Task brief
Copy every line of the records that includes the word "GenerationSoftware".

Entries supplied
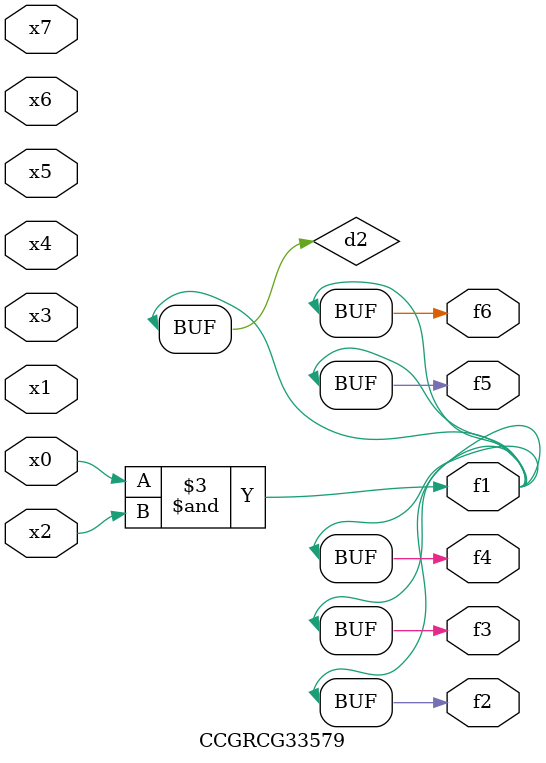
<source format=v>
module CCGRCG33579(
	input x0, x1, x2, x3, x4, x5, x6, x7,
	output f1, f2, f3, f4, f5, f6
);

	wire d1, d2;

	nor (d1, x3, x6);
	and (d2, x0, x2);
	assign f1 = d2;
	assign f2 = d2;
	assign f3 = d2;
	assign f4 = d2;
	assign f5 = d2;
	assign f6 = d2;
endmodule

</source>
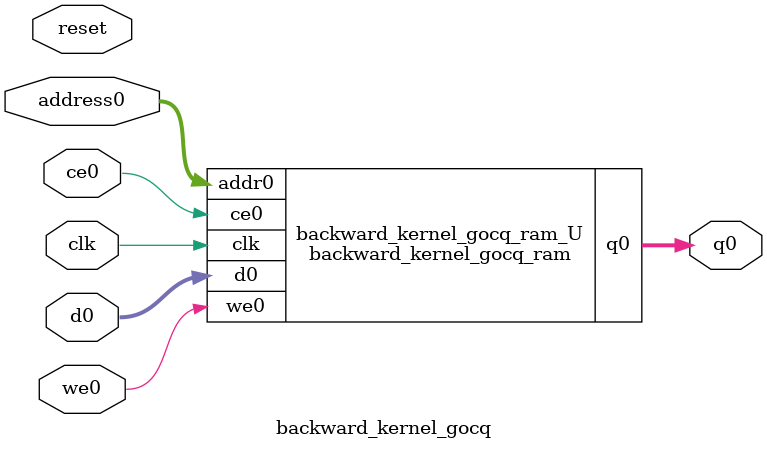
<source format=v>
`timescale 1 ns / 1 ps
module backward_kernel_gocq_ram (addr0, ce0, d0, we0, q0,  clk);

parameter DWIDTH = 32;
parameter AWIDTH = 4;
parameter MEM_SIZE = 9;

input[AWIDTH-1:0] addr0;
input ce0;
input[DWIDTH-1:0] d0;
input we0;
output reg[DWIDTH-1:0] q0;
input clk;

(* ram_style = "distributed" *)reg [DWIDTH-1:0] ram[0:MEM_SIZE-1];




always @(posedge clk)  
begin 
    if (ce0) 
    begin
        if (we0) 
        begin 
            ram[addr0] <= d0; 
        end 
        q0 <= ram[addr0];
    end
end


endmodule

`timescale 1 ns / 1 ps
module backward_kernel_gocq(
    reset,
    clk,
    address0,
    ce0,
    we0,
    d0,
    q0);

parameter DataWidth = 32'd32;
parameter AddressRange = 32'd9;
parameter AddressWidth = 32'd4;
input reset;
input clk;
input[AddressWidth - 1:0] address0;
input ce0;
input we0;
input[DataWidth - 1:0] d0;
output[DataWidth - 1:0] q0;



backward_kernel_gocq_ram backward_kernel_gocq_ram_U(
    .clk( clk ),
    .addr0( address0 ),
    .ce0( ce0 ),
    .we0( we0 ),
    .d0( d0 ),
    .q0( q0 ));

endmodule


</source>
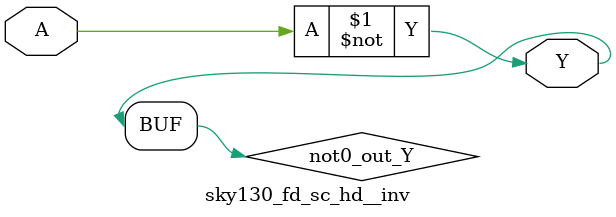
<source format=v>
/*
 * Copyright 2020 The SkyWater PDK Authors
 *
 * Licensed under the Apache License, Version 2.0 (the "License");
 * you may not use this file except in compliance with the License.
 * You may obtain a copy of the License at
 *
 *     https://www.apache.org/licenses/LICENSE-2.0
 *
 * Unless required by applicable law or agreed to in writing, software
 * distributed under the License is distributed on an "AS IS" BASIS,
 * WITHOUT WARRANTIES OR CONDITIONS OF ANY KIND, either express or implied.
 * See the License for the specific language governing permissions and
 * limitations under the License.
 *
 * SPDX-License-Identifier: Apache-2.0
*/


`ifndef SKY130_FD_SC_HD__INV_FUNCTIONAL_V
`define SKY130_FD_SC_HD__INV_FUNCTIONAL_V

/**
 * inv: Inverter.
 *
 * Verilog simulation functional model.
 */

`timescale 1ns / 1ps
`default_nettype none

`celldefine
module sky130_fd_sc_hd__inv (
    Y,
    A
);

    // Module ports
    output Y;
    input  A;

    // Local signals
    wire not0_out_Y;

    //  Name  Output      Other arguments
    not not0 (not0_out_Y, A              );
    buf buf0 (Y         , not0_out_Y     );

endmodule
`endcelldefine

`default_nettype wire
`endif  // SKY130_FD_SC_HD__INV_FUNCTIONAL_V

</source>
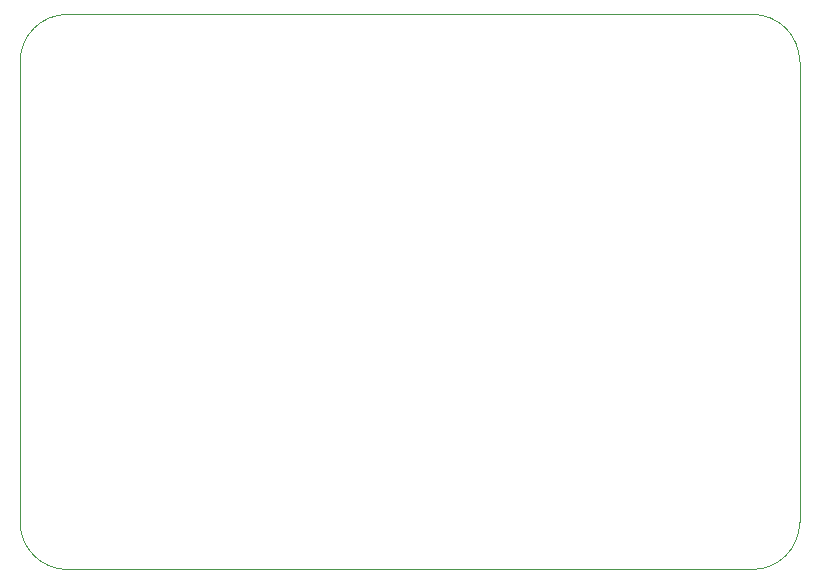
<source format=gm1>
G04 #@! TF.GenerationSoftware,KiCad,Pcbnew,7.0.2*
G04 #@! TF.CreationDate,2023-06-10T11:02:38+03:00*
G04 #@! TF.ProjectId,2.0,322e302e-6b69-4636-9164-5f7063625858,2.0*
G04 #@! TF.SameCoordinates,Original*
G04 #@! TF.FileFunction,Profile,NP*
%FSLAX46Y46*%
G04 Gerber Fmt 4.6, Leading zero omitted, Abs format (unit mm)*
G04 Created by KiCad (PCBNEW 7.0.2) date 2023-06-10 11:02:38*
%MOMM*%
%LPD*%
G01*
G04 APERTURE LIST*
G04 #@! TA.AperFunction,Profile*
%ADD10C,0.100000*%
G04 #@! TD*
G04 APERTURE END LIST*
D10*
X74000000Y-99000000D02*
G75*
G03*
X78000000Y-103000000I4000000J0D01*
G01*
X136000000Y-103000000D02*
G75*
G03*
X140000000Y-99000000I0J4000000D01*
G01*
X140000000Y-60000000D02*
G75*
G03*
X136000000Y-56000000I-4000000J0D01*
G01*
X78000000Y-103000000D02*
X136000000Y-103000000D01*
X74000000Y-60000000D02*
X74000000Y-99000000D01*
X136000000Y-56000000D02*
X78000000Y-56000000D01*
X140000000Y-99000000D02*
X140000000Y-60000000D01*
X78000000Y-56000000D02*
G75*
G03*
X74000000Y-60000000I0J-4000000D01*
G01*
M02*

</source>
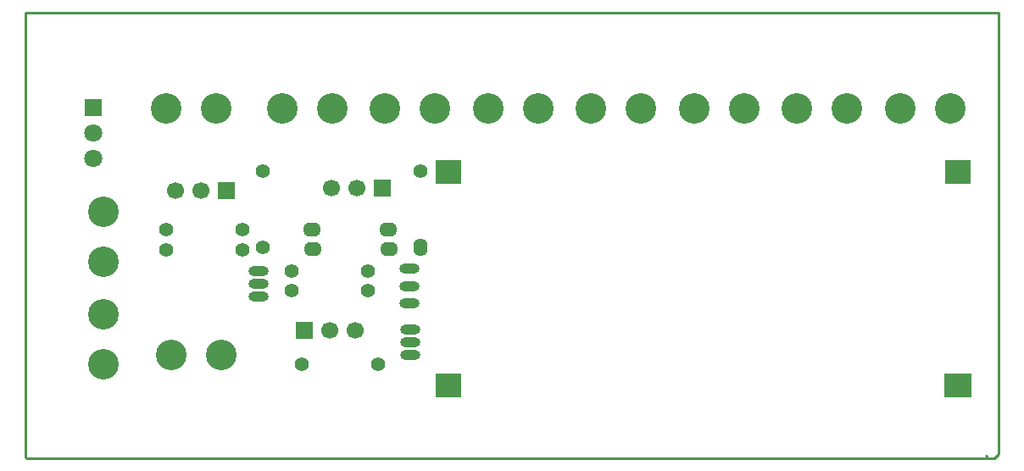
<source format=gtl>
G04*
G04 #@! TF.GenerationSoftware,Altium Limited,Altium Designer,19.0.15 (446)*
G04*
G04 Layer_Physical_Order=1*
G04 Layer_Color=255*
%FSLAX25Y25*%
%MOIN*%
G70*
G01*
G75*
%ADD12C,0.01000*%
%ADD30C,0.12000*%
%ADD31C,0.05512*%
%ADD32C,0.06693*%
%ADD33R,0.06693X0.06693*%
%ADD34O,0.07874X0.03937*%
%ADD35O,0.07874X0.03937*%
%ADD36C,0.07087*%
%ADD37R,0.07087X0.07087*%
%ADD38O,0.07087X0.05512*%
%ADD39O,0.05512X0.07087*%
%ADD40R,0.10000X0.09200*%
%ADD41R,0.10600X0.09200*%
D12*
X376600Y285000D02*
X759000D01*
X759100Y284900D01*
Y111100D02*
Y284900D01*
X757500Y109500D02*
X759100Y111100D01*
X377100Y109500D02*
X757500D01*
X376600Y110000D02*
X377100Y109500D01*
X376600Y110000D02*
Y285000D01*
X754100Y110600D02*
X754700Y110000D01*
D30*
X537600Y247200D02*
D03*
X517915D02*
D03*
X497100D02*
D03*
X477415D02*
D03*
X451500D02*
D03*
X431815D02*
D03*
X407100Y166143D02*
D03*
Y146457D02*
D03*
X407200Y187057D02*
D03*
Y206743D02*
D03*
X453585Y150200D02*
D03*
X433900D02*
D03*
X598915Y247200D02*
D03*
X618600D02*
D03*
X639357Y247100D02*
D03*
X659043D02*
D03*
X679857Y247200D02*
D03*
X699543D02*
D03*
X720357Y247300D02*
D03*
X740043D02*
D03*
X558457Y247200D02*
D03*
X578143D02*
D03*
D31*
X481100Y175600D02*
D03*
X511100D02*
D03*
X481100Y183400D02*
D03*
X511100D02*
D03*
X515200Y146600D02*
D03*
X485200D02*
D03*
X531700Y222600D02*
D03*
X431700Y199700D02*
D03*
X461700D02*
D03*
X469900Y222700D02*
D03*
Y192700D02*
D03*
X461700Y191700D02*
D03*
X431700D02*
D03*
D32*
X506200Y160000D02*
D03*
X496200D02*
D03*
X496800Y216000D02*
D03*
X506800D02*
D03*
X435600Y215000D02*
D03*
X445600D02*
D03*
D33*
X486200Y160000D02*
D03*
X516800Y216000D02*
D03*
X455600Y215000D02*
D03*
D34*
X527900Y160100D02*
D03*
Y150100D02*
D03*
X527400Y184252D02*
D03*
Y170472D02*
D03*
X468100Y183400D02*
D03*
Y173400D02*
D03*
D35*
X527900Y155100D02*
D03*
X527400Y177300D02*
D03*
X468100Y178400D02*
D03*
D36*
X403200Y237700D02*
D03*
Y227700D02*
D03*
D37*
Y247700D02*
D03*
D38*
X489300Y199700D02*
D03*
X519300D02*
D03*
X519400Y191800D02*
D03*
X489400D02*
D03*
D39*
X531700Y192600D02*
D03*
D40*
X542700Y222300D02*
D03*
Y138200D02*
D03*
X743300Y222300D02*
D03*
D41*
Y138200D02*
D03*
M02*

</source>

Answer section
G04 #@! TF.GenerationSoftware,KiCad,Pcbnew,7.0.2*
G04 #@! TF.GenerationSoftware,Altium Limited,Altium Designer,19.0.15 (446)*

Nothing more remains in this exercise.